A year ago, People for the Ethical Treatment of Animals (PETA) sent an undercover spy to a Missouri animal-research facility. The spy worked nine months at the Sinclair Research Center, shooting hidden-camera footage. Highlights included dogs and cats found dead in their cages, experiments carried out on on terrified animals, and inadequate facilities. The spy walked away from the job in February, and PETA went public with her findings.

According to the group, the Cleveland Clinic ordered swine-to-go from Sinclair numerous times during the nine months.

"We don't believe buying animals from a place where a live cat was washed down a drain is responsible," says PETA researcher Peter Wood, who is advised by lawyers to refer to Sinclair only as "that hellhole." "If you're going to be buying animals for experimental purposes and you're going to give money to one of these facilities, at least use one that adheres to the minimal standards of the Animal Welfare Act." (The hellhole has denied that animal cruelty is a systemic problem, and the USDA, which conducts random checks on the operation, backs the claim.)

The Clinic was one of 28 organizations tut-tutted by PETA for its ties to Sinclair. "For the Cleveland Clinic to be doing business with this facility is reprehensible," maintains Wood, who hasn't received a response to his May 19 letter to Clinic CEO Floyd Loop.
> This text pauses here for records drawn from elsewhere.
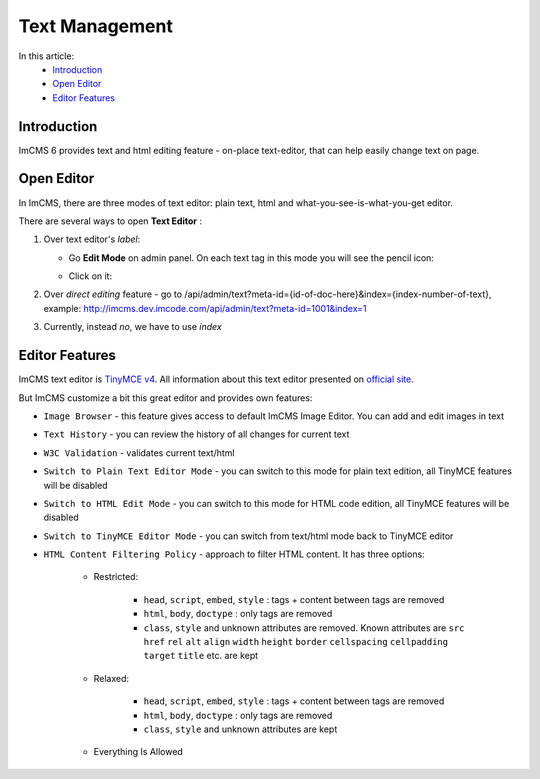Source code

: Text Management
===============

In this article:
    - `Introduction`_
    - `Open Editor`_
    - `Editor Features`_

------------
Introduction
------------

ImCMS 6 provides text and html editing feature - on-place text-editor, that can help easily change text on page.

-----------
Open Editor
-----------

In ImCMS, there are three modes of text editor: plain text, html and what-you-see-is-what-you-get editor.

There are several ways to open **Text Editor** :

#.
    Over text editor's *label*:

    - Go **Edit Mode** on admin panel. On each text tag in this mode you will see the pencil icon:
        .. image:: text/_static/00-TextEditor.png

    - Click on it:
        .. image:: text/_static/01-TextEditorLabel.png
        .. image:: text/_static/text-editor-active.png

#.
    Over *direct editing* feature - go to /api/admin/text?meta-id={id-of-doc-here}&index={index-number-of-text},
    example: http://imcms.dev.imcode.com/api/admin/text?meta-id=1001&index=1

#.
    Currently, instead `no`, we have to use `index`

---------------
Editor Features
---------------

ImCMS text editor is `TinyMCE v4 <https://www.tiny.cloud/>`_. All information about this text editor presented on `official site <https://www.tiny.cloud/docs/>`_.

But ImCMS customize a bit this great editor and provides own features:

.. |imageBrowserIcon| image:: text/_static/05-ImageBrowserIcon.png
    :width: 20pt
    :height: 20pt

.. |textHistoryIcon| image:: text/_static/text_history.png
    :width: 20pt
    :height: 20pt

.. |w3cValidationIcon| image:: text/_static/ic_w3c.png
    :width: 20pt
    :height: 20pt

.. |switchToPlainTextIcon| image:: text/_static/ic_plain_text.png
    :width: 20pt
    :height: 20pt

.. |switchToHtmlIcon| image:: text/_static/ic_html.png
    :width: 20pt
    :height: 20pt

.. |switchToEditorIcon| image:: text/_static/ic_text_editor.png
    :width: 20pt
    :height: 20pt

.. |contentFilteringPoliciesIcon| image:: text/_static/ic_filter.png
    :width: 20pt
    :height: 20pt

- |imageBrowserIcon| ``Image Browser`` - this feature gives access to default ImCMS Image Editor. You can add and edit images in text

- |textHistoryIcon| ``Text History`` - you can review the history of all changes for current text

- |w3cValidationIcon| ``W3C Validation`` - validates current text/html

- |switchToPlainTextIcon| ``Switch to Plain Text Editor Mode`` - you can switch to this mode for plain text edition, all TinyMCE features will be disabled

- |switchToHtmlIcon| ``Switch to HTML Edit Mode`` - you can switch to this mode for HTML code edition, all TinyMCE features will be disabled

- |switchToEditorIcon| ``Switch to TinyMCE Editor Mode`` - you can switch from text/html mode back to TinyMCE editor

- |contentFilteringPoliciesIcon| ``HTML Content Filtering Policy`` - approach to filter HTML content. It has three options:

    - Restricted:

        - ``head``, ``script``, ``embed``, ``style`` : tags + content between tags are removed
        - ``html``, ``body``, ``doctype`` : only tags are removed
        - ``class``, ``style`` and unknown attributes are removed. Known attributes are ``src`` ``href`` ``rel`` ``alt`` ``align`` ``width`` ``height`` ``border`` ``cellspacing`` ``cellpadding`` ``target`` ``title``  etc. are kept

    - Relaxed:

        - ``head``, ``script``, ``embed``, ``style`` : tags + content between tags are removed
        - ``html``, ``body``, ``doctype`` : only tags are removed
        - ``class``, ``style`` and unknown attributes are kept

    - Everything Is Allowed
He shouldn't feel bad. A Clinic spokesman wouldn't talk to Punch either.

It's hipper in Pittsburgh

For months now, the rumors have been reaching Punch's ears, the frenzy growing at each repetition: IKEA is coming to town! IKEA is coming to town!
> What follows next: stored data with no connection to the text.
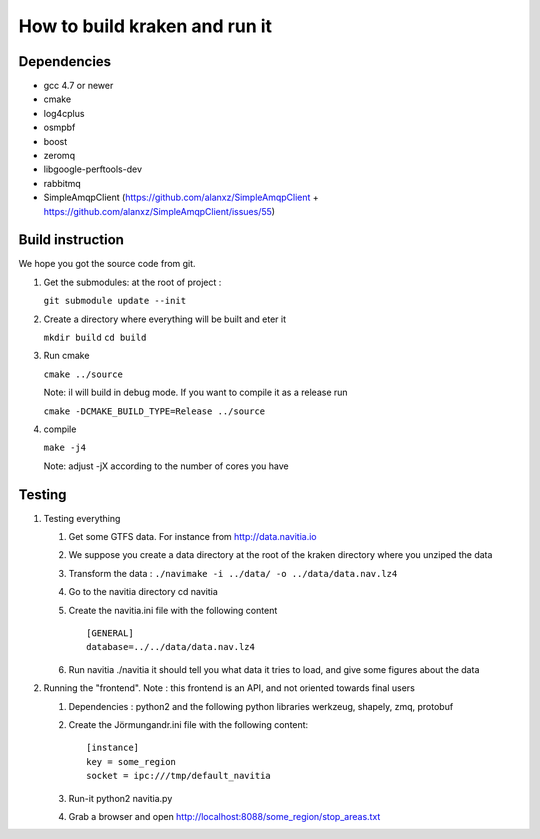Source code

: ******************************
How to build kraken and run it
******************************

Dependencies
============

* gcc 4.7 or newer
* cmake
* log4cplus
* osmpbf
* boost
* zeromq
* libgoogle-perftools-dev
* rabbitmq
* SimpleAmqpClient (https://github.com/alanxz/SimpleAmqpClient + https://github.com/alanxz/SimpleAmqpClient/issues/55)

Build instruction
=================

We hope you got the source code from git.

1. Get the submodules: at the root of project :

   ``git submodule update --init``

2. Create a directory where everything will be built and eter it

   ``mkdir build``
   ``cd build``
   
3. Run cmake

   ``cmake ../source``

   Note: il will build in debug mode. If you want to compile it as a release run

   ``cmake -DCMAKE_BUILD_TYPE=Release ../source``

4. compile

   ``make -j4``

   Note: adjust -jX according to the number of cores you have

Testing
=======

#. Testing everything

   #. Get some GTFS data. For instance from http://data.navitia.io

   #. We suppose you create a data directory at the root of the kraken directory where you unziped the data

   #. Transform the data : ``./navimake -i ../data/ -o ../data/data.nav.lz4``
 
   #. Go to the navitia directory cd navitia
 
   #. Create the navitia.ini file with the following content ::

       [GENERAL]
       database=../../data/data.nav.lz4

   #. Run navitia  ./navitia it should tell you what data it tries to load, and give some figures about the data

#. Running the "frontend". Note : this frontend is an API, and not oriented towards final users

   #. Dependencies : python2 and the following python libraries werkzeug, shapely, zmq, protobuf

   #. Create the Jörmungandr.ini file with the following content: ::

       [instance]
       key = some_region
       socket = ipc:///tmp/default_navitia

   #. Run-it python2 navitia.py
   #. Grab a browser and open http://localhost:8088/some_region/stop_areas.txt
For the young, poor, and uncommonly hip, the Swedish furniture store is something like Utopia, with a vast array of simple pieces, from bookshelves to bed frames to flower pots, all of it incredibly affordable and oh-so-modern. So, naturally, Punch was thrilled to learn IKEA was coming to Willoughby. Or Lyndhurst. Or wherever this week's rumor had it.
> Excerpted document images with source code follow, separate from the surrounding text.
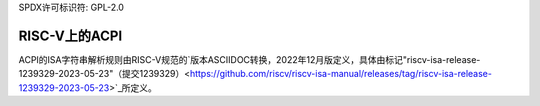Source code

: SPDX许可标识符: GPL-2.0

=================
RISC-V上的ACPI
=================

ACPI的ISA字符串解析规则由RISC-V规范的`版本ASCIIDOC转换，2022年12月版定义，具体由标记"riscv-isa-release-1239329-2023-05-23"（提交1239329）<https://github.com/riscv/riscv-isa-manual/releases/tag/riscv-isa-release-1239329-2023-05-23>`_所定义。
Sadly, it is no more than a rumor. Spokesman Joseph Roth says Cleveland is not on the company's short-term development list. IKEA plans to open its first Boston store next year and just broke ground in Bloomington, Minnesota. Cleveland will have to wait until 2005 at the earliest. "We're hoping to open five stores a year for the next 10 years, but first we're primarily looking for new stores in existing markets," Roth says. And that means we'll just have to keep driving to Pittsburgh.